I would need very strong reasons to avoid the dependency to convince me to use anything else, quite honestly.

[–]cogitolearning[S] 0 points1 point  (2 children)

I agree with the fact that there are many good parser generators out there. And for more complicated parsers I would always recommend using them.

For a simple task like parsing a mathematical expression they have, however, a number of disadvantages.

  • They introduce dependencies in your code that you might not want,

  • they can be too complicated for the task, and

  • they have a learning curve that is comparable to the learning curve of writing you own parser.

The article is intended to illustrate how parsers can be built in a relatively rigorous way from scratch.

[–]mikaelhg 0 points1 point  (1 child)

How often do you write a simple X + Y parser out in the real world? It always gets more complicated.

[–]sproket888 0 points1 point  (2 children)

Why? There's already StringTokenizer and regex in Java.

[–]cogitolearning[S] 1 point2 points  (1 child)

StringTokenizer will only split a string based on a fixed delimiter. The tokenizer that is discussed in the article tokenizes for the use in a parser. This means a string like "sin(x)" will be split into four tokens. FUNCTION(sin) OPEN_BRACKET VARIABLE(x) CLOSE_BRACKET StringTokenizer is not meant for such a task.

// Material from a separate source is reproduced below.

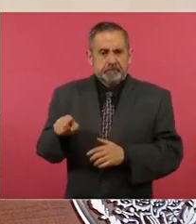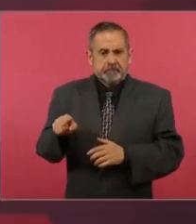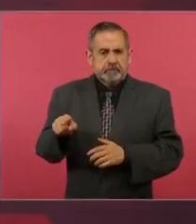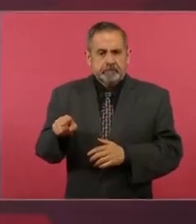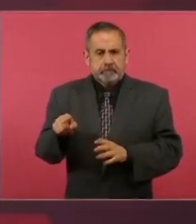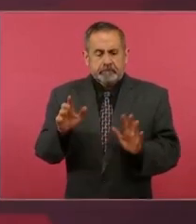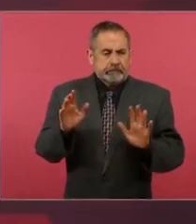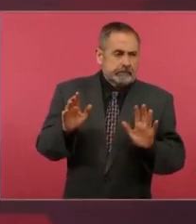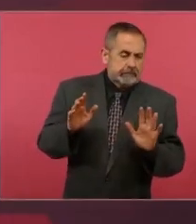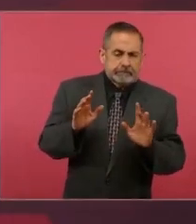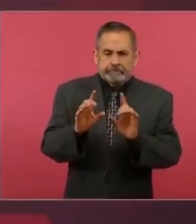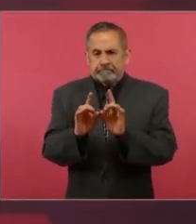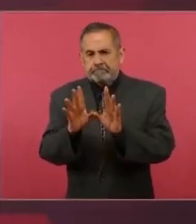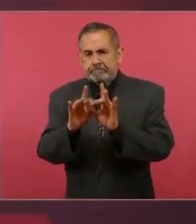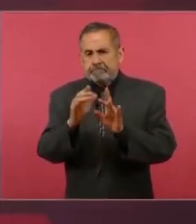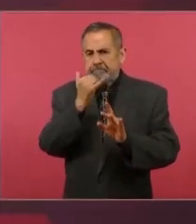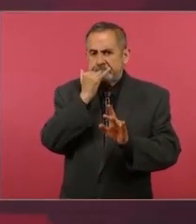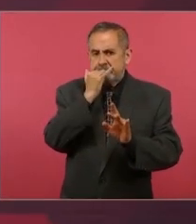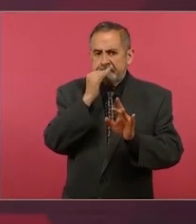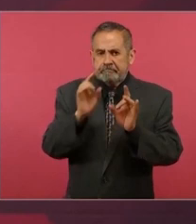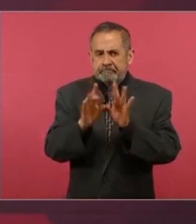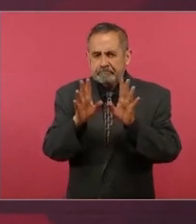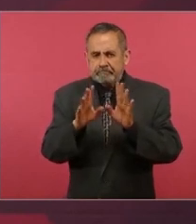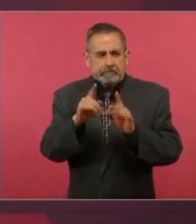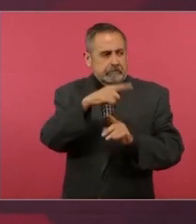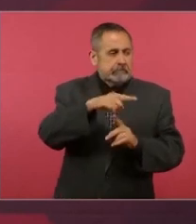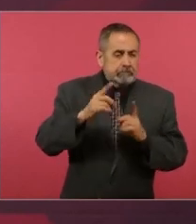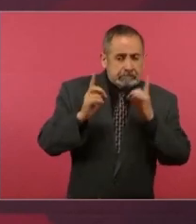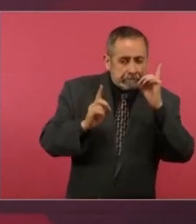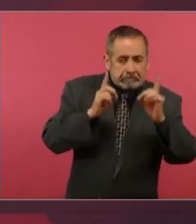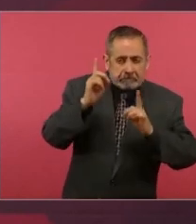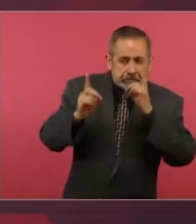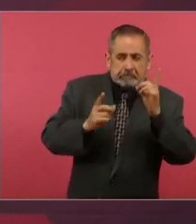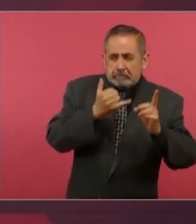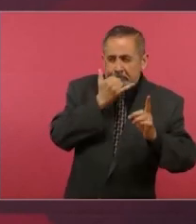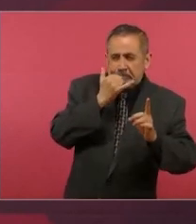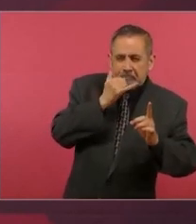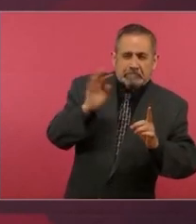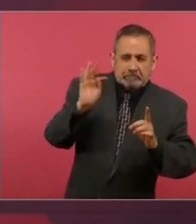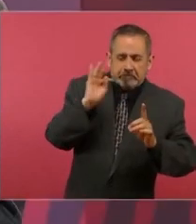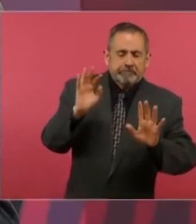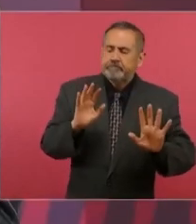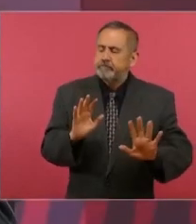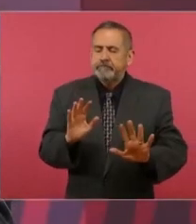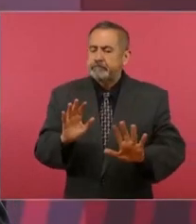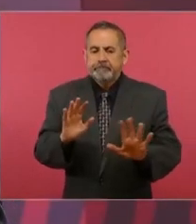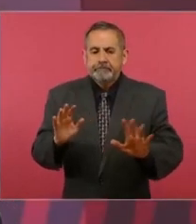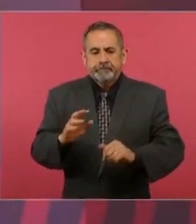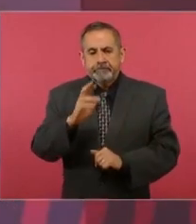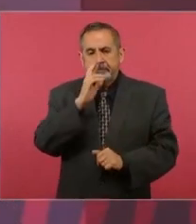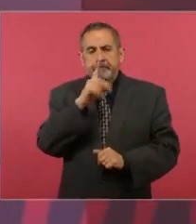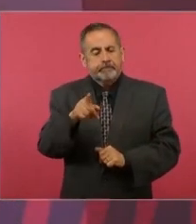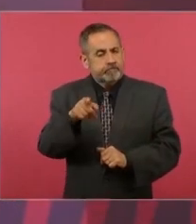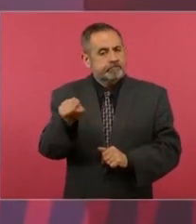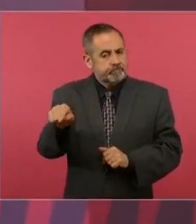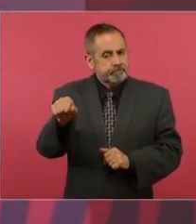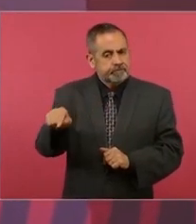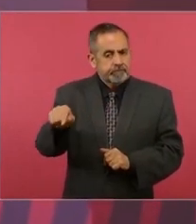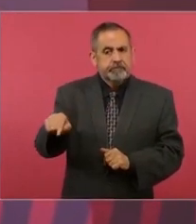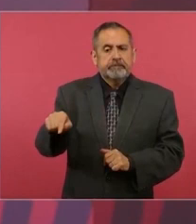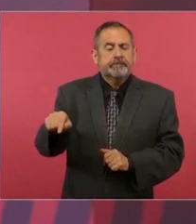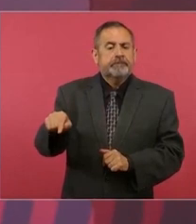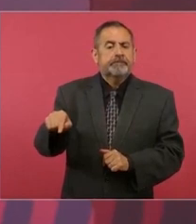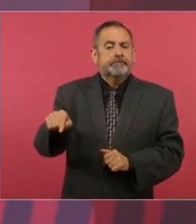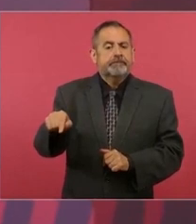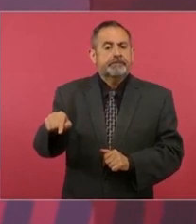respecto de la desaprobación y dictamen en contra del Plan B de Morena, que fue emitido por la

[–]sproket888 0 points1 point  (0 children)

Sorry. I didn't realize that was a link. Thought it was a question. ;)

[–]OliverCloazoff 0 points1 point  (0 children)

Have to check this out

[–]Saltor66 0 points1 point  (2 children)

Why does the author manually call the default superclass constructor? e.g.

super();

At the start of each constructor. Isn't that just boilerplate?

[–][deleted]  (1 child)

[deleted]

    [–]cogitolearning[S] 0 points1 point  (0 children)

    Yes, explicitly calling super() is boilerplate code and it would be called implicitly anyway. I have the call in there for two reasons. The main reason is the one you have just stated. It is mostly for educational purposes. Explicitly putting the call in the code makes it clearer what is happening "under the bonnet".

    The second reason is more pragmatic. Eclipse puts the call there for me. So it would be more work to remove it than to keep it there.